Not only has Jio’s relentless quest for subscribers wreaked havoc on incumbent telecom operators, a precarious and combative telecom industry is now unfit for a swift jump to next generation technology since that needs massive investments. Analysts at rating agency Crisil have said that ‘fiberisation’, which is crucial to adoption of 5G technology, is expensive and will come in addition to spectrum costs that are sky-high at current prices.

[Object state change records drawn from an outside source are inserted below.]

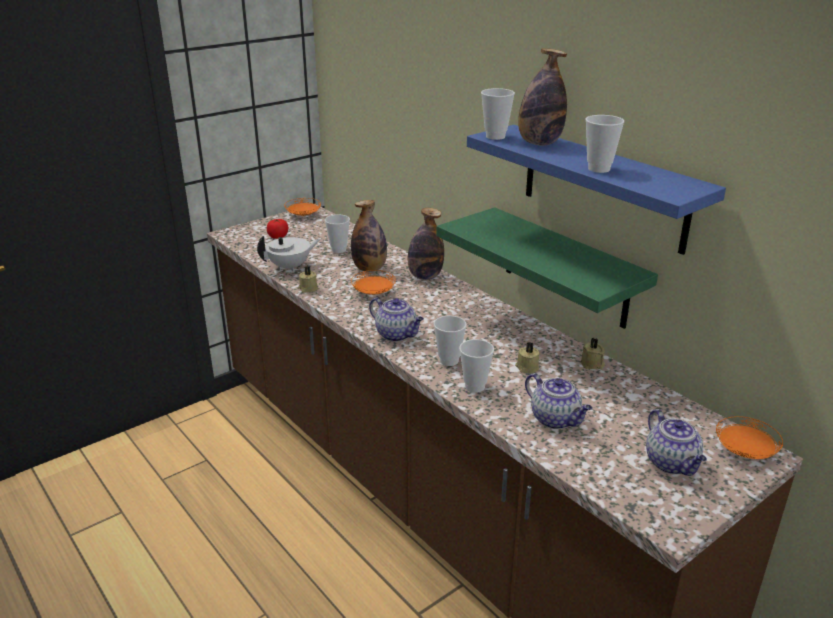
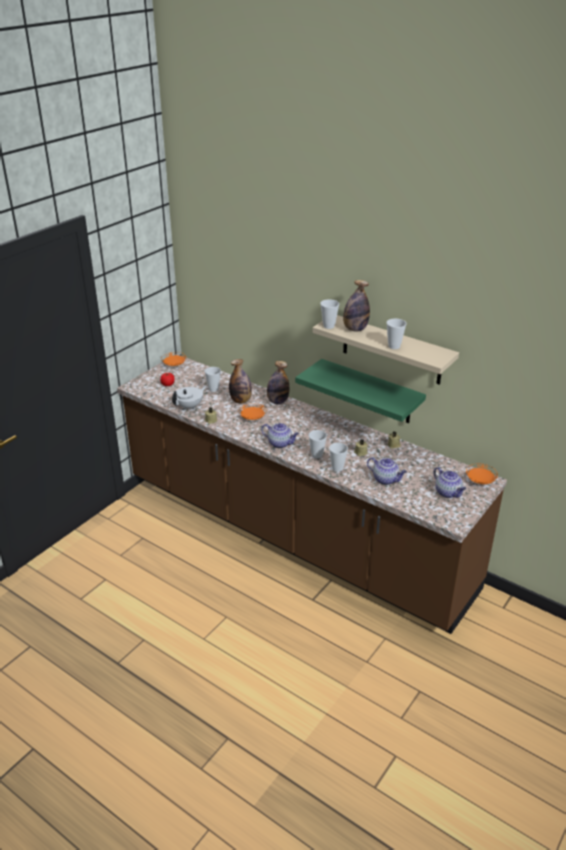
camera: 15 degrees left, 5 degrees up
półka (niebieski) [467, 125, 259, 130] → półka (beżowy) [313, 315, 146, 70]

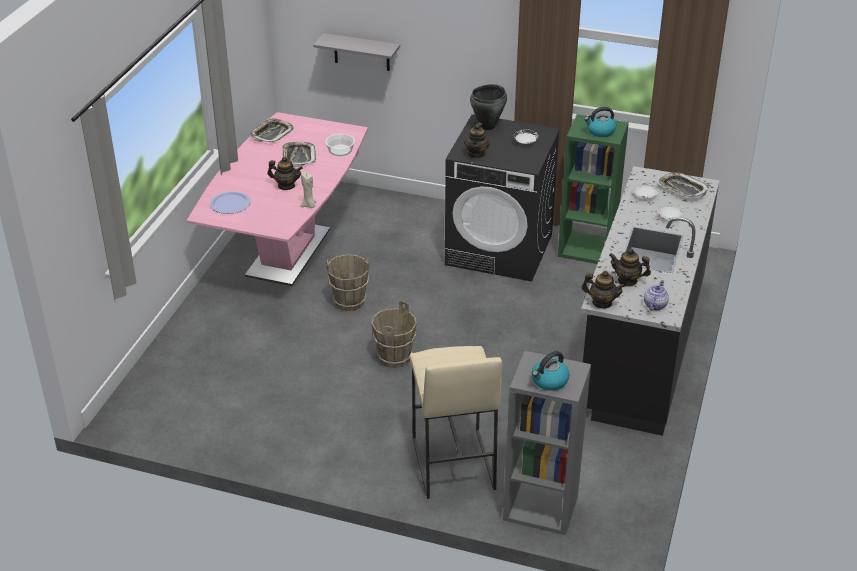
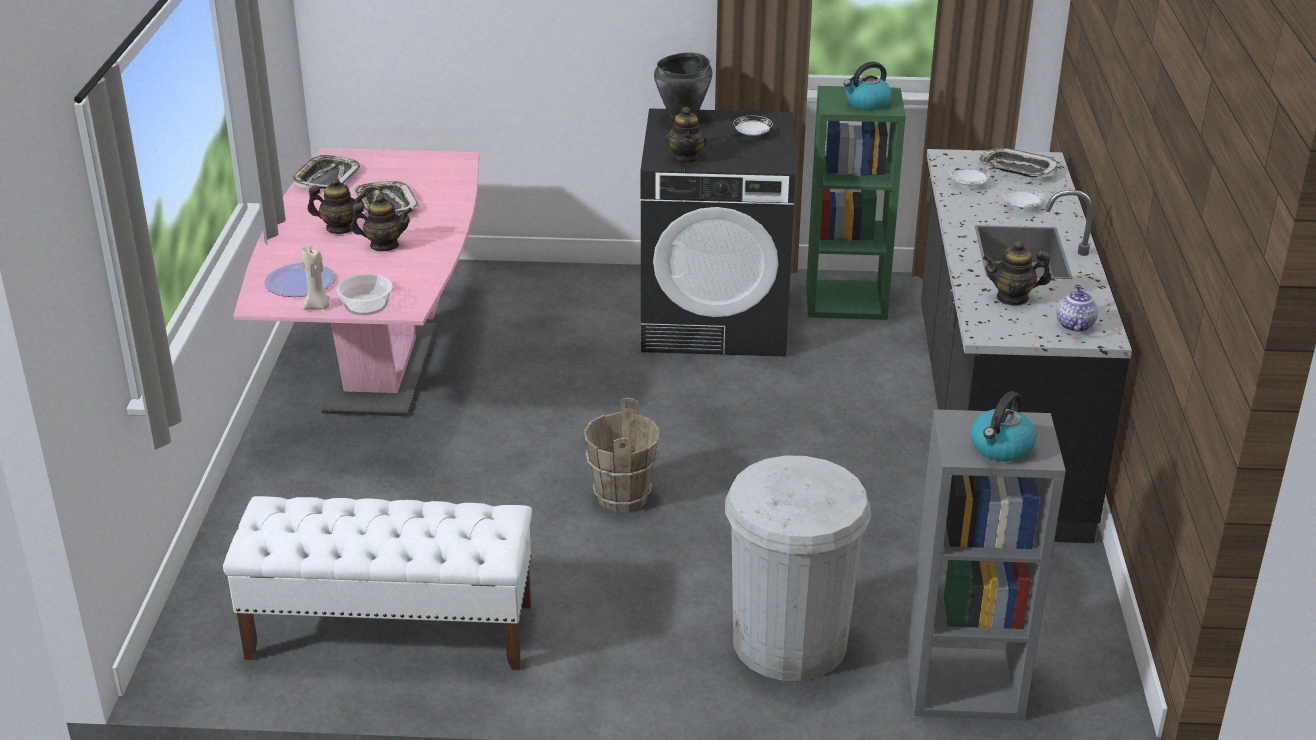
camera: 15 degrees left, 5 degrees down
półka (szary) [313, 33, 87, 38] → -
wiadro (brązowy) [326, 254, 43, 57] → -
- → ławka (biały) [223, 496, 309, 174]
świeca (beżowy) [300, 172, 17, 36] → świeca (beżowy) [301, 245, 29, 65], shifted
miska [325, 134, 30, 22] → miska [337, 274, 55, 41], shifted
imbryk [582, 271, 44, 38] → imbryk [307, 177, 60, 57], shifted
stołek (beżowy) [410, 346, 92, 153] → kosz na śmieci (biały) [725, 455, 146, 226]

Crisil has reiterated that telcos are saddled with a staggering debt of about Rs 4.3 lakh crore as of March 2019. “That is why India is set to witness some tectonic shifts in the fiberisation landscape and the birth of new business models among telcos and tower companies around the launch of 5G. 5G technology dictates fiberisation levels of over 70%, versus 25-30% levels at present. CRISIL estimates that if each player were to reach this level individually, Indian telcos may need investments of up to Rs 1 lakh crore only in laying fibre networks over the next 2-3 years. Higher land cost and right of way approvals make fiberisation cost per km as high as Rs 1 crore per km in metros. Then, there are also the spectrum purchase costs in the upcoming auctions to shell out. Players could restrict 5G launch in the initial years to metros and select circle ‘A’s that show high data consumption appetite. Or, they could evolve business models for sharing fibre infrastructure.”